── Provided material ──

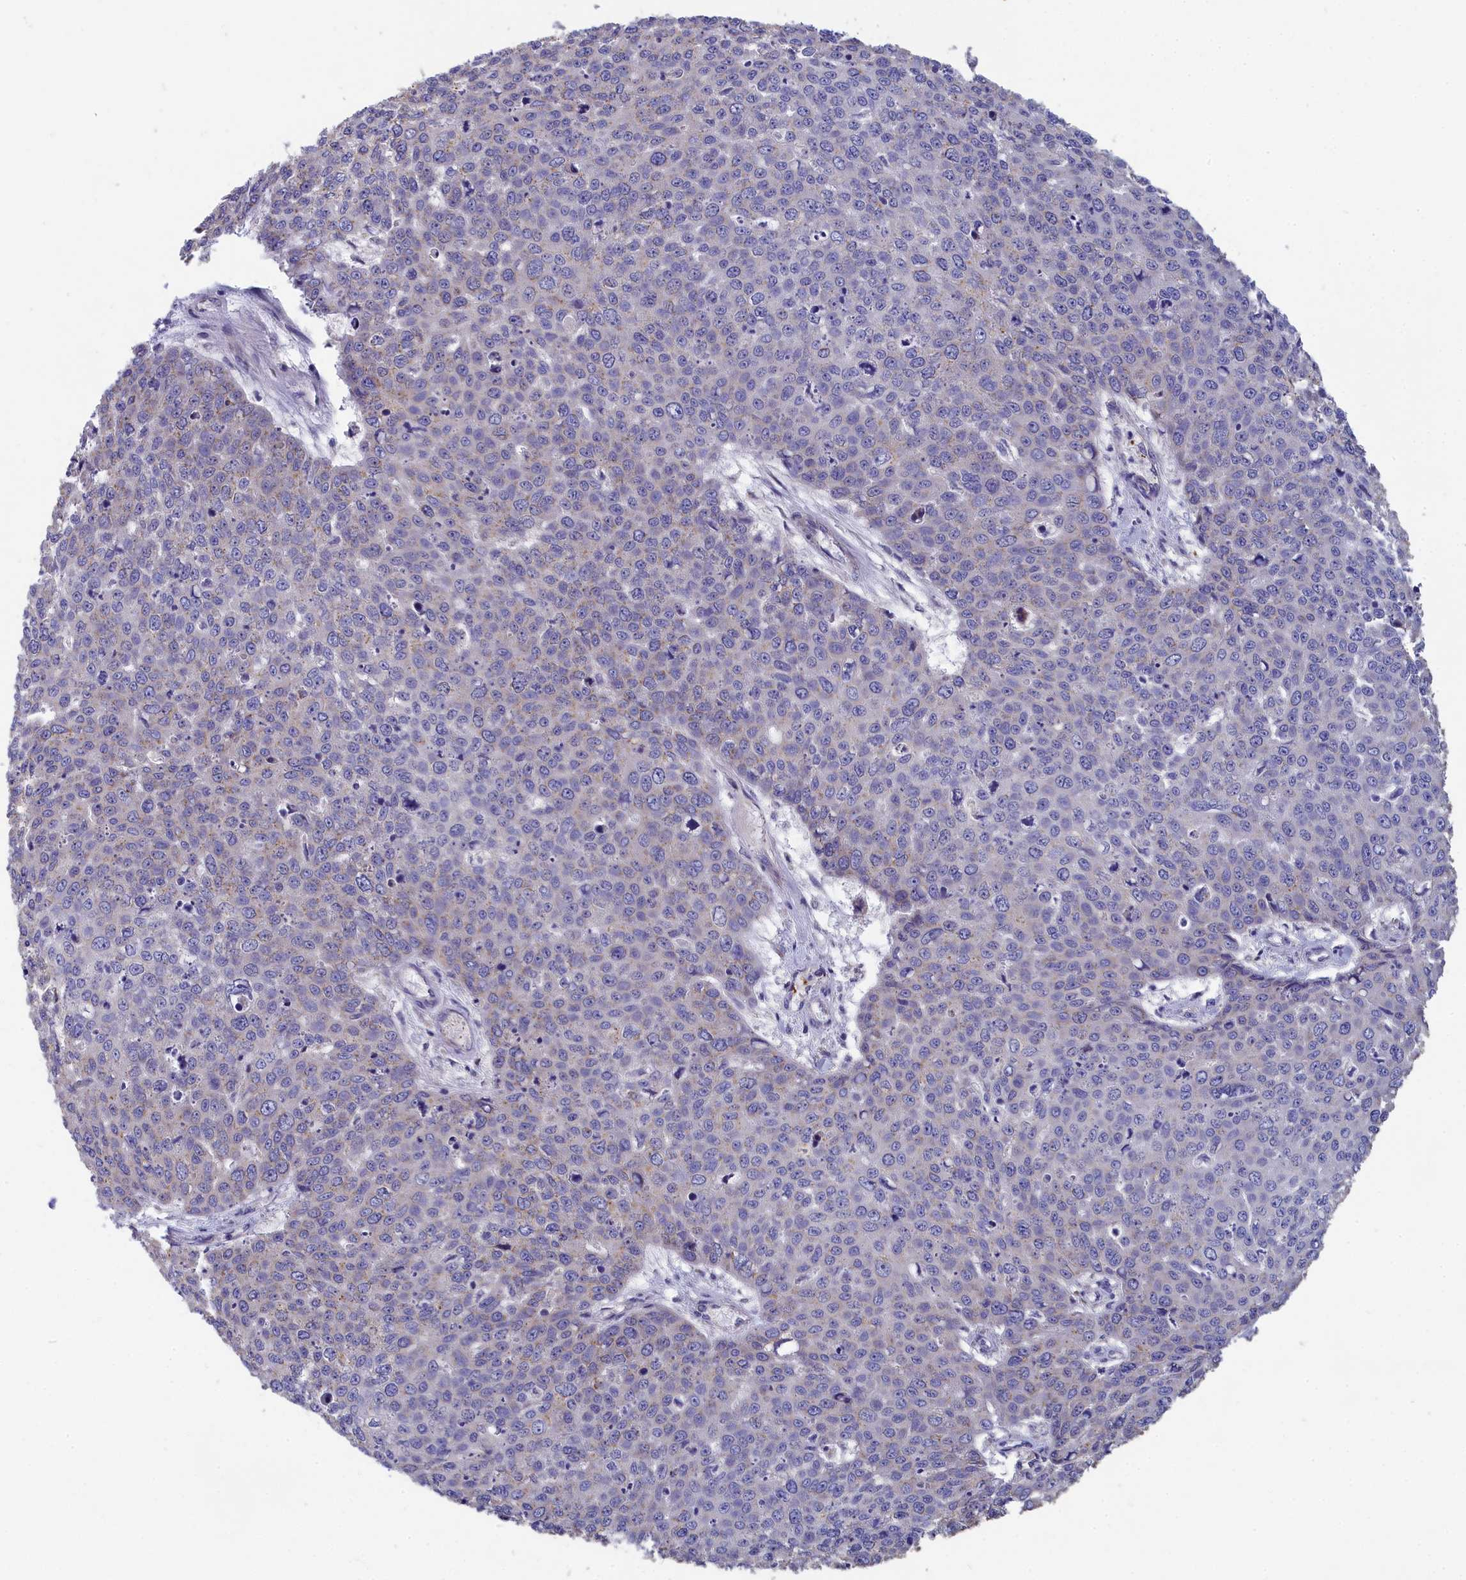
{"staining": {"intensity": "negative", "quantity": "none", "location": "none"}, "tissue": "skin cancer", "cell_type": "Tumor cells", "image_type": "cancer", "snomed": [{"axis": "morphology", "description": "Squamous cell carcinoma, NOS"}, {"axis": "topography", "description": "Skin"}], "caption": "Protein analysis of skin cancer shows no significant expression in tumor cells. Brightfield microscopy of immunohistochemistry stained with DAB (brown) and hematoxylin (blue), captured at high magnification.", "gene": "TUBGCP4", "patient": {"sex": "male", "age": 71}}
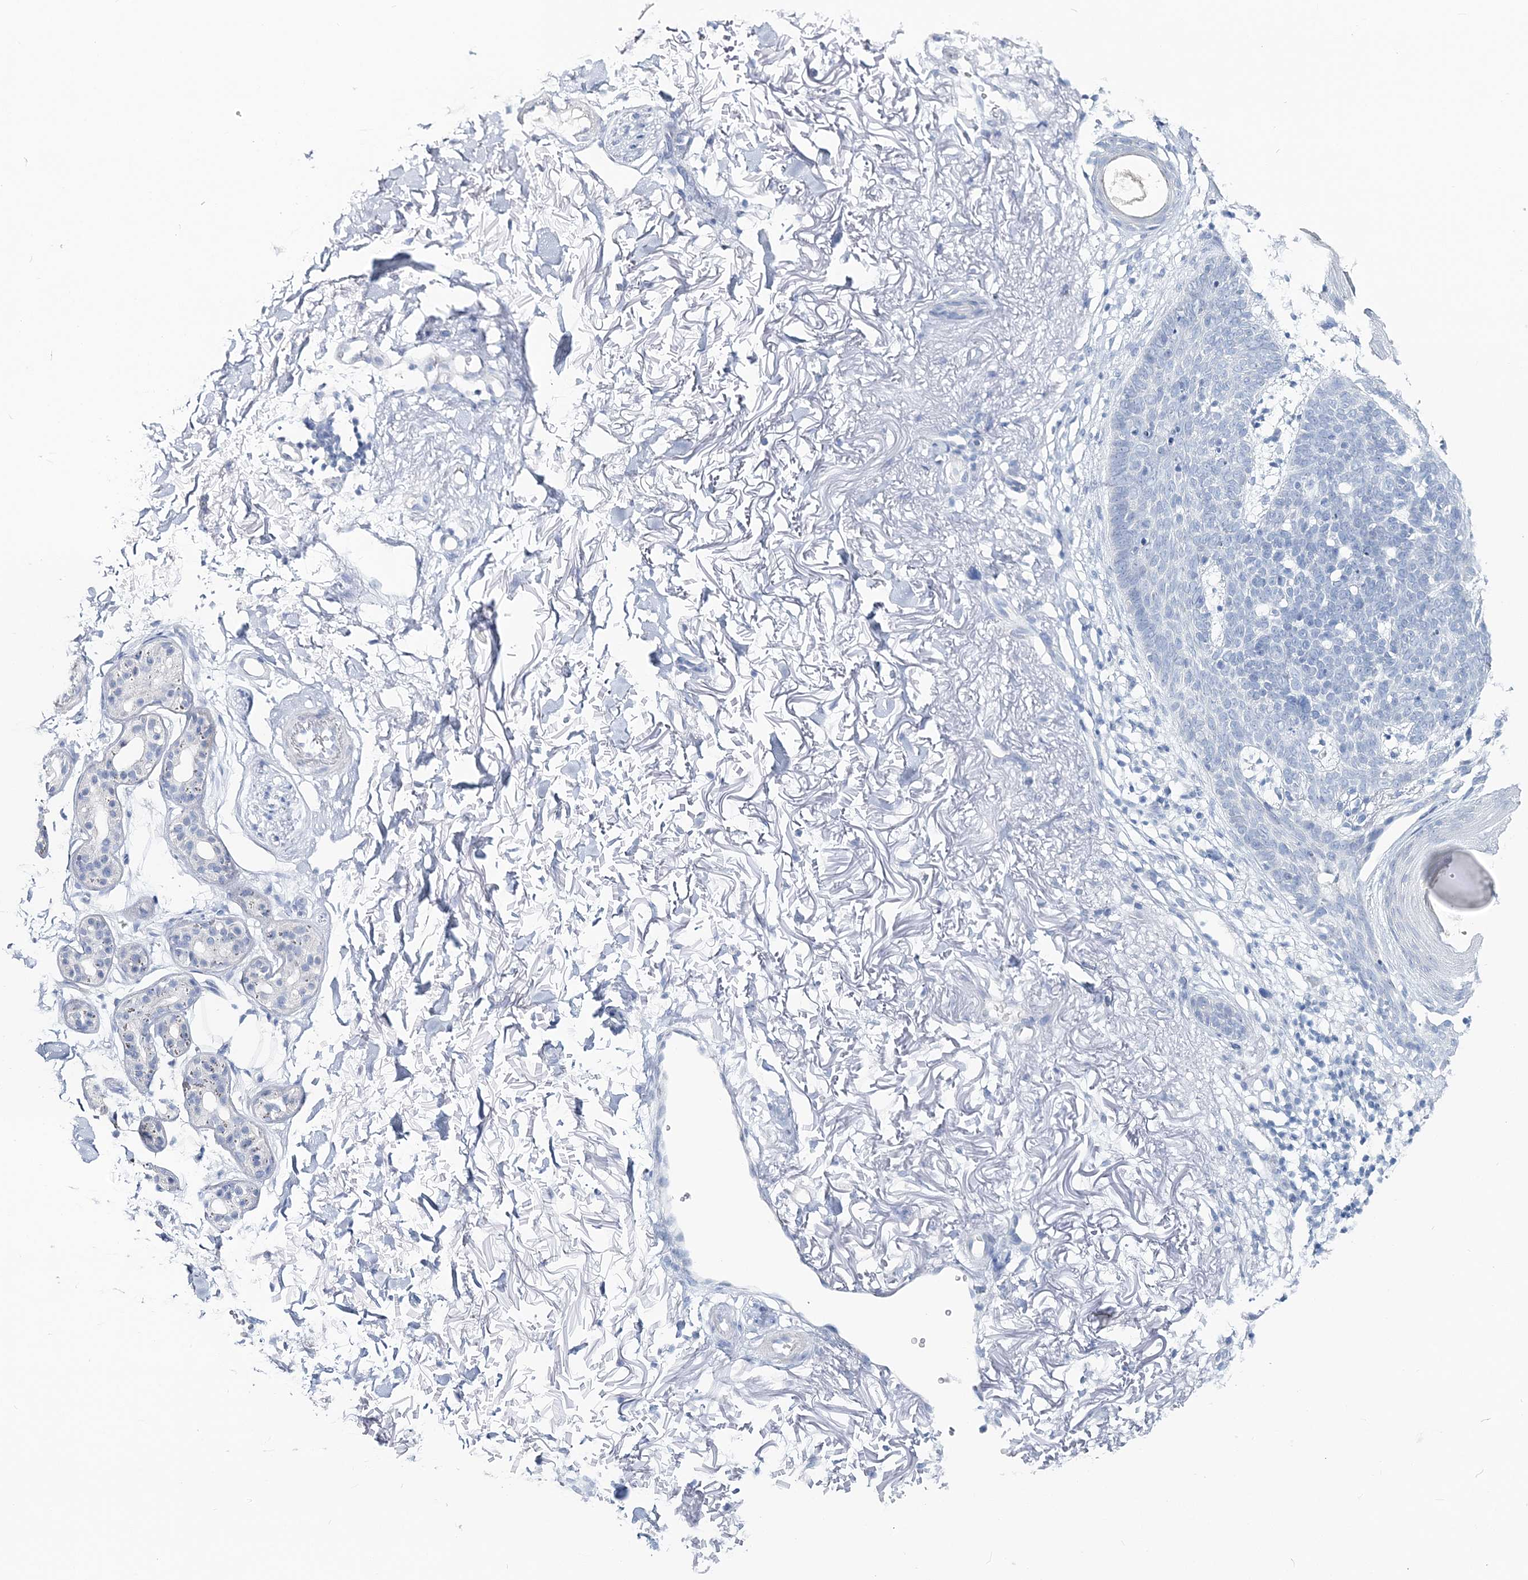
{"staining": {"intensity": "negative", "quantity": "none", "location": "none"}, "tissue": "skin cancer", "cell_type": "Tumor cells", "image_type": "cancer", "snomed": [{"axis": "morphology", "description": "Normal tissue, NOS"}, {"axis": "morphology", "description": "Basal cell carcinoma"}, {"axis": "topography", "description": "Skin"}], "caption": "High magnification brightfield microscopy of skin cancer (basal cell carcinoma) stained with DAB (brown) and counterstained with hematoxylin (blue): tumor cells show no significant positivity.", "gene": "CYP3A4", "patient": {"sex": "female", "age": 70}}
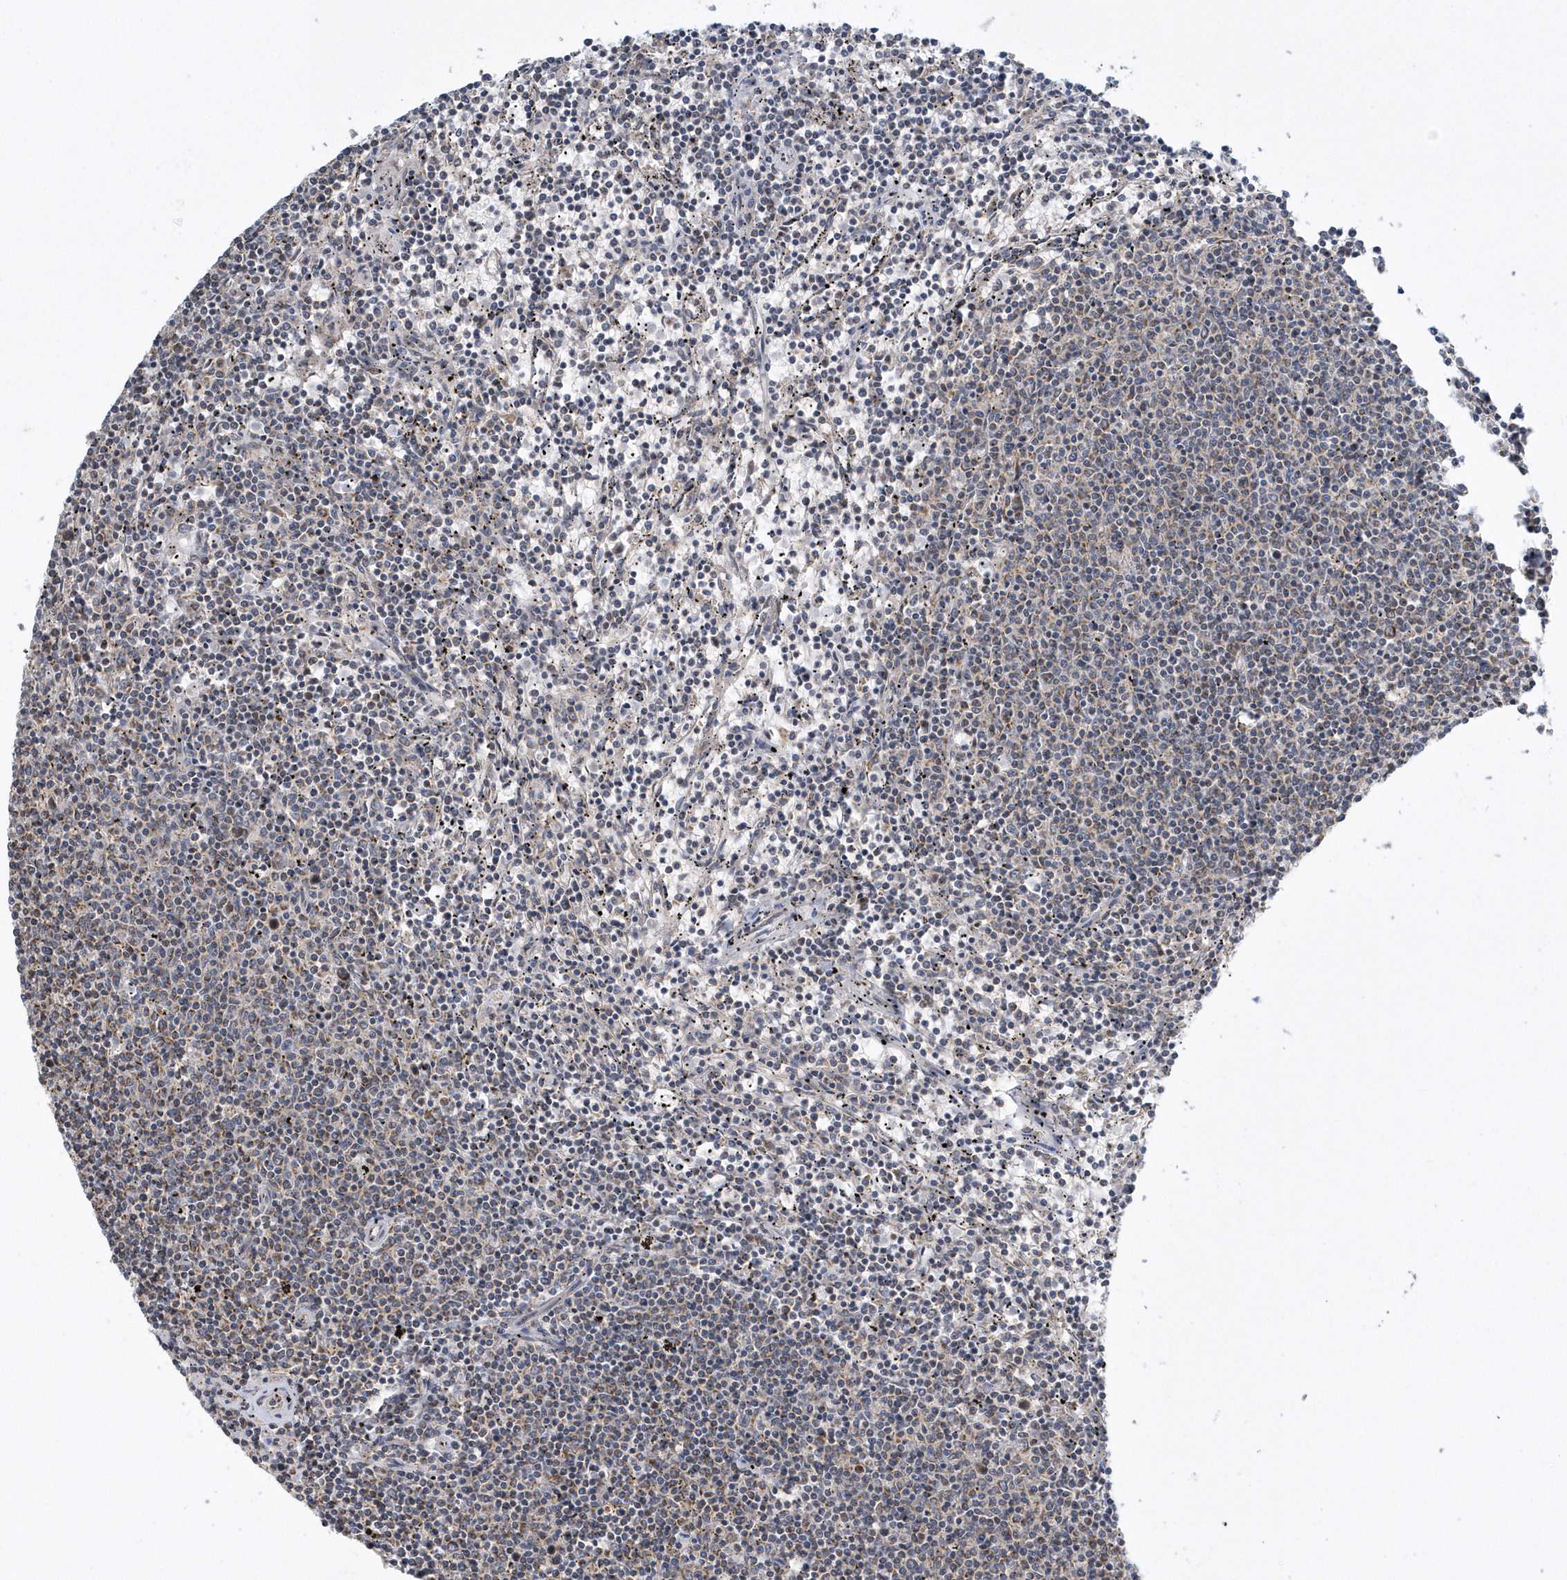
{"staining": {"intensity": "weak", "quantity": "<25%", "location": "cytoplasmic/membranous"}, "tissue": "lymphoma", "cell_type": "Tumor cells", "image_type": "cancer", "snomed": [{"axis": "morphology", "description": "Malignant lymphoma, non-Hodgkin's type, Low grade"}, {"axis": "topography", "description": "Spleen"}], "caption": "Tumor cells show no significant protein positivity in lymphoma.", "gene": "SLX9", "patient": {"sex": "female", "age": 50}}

───

● **Task details**
Every line above should be output exactly, except for the pictures.

● **Response to the exercise**
{"staining": {"intensity": "negative", "quantity": "none", "location": "none"}, "tissue": "skin cancer", "cell_type": "Tumor cells", "image_type": "cancer", "snomed": [{"axis": "morphology", "description": "Squamous cell carcinoma, NOS"}, {"axis": "topography", "description": "Skin"}], "caption": "Protein analysis of skin cancer shows no significant expression in tumor cells. Brightfield microscopy of immunohistochemistry stained with DAB (brown) and hematoxylin (blue), captured at high magnification.", "gene": "TUBGCP4", "patient": {"sex": "male", "age": 71}}
{"staining": {"intensity": "negative", "quantity": "none", "location": "none"}, "tissue": "skin cancer", "cell_type": "Tumor cells", "image_type": "cancer", "snomed": [{"axis": "morphology", "description": "Normal tissue, NOS"}, {"axis": "morphology", "description": "Basal cell carcinoma"}, {"axis": "topography", "description": "Skin"}], "caption": "High magnification brightfield microscopy of skin cancer (basal cell carcinoma) stained with DAB (brown) and counterstained with hematoxylin (blue): tumor cells show no significant positivity.", "gene": "CYP3A4", "patient": {"sex": "female", "age": 70}}
{"staining": {"intensity": "weak", "quantity": "<25%", "location": "cytoplasmic/membranous"}, "tissue": "lymphoma", "cell_type": "Tumor cells", "image_type": "cancer", "snomed": [{"axis": "morphology", "description": "Malignant lymphoma, non-Hodgkin's type, Low grade"}, {"axis": "topography", "description": "Spleen"}], "caption": "Tumor cells show no significant protein positivity in lymphoma.", "gene": "SLX9", "patient": {"sex": "female", "age": 50}}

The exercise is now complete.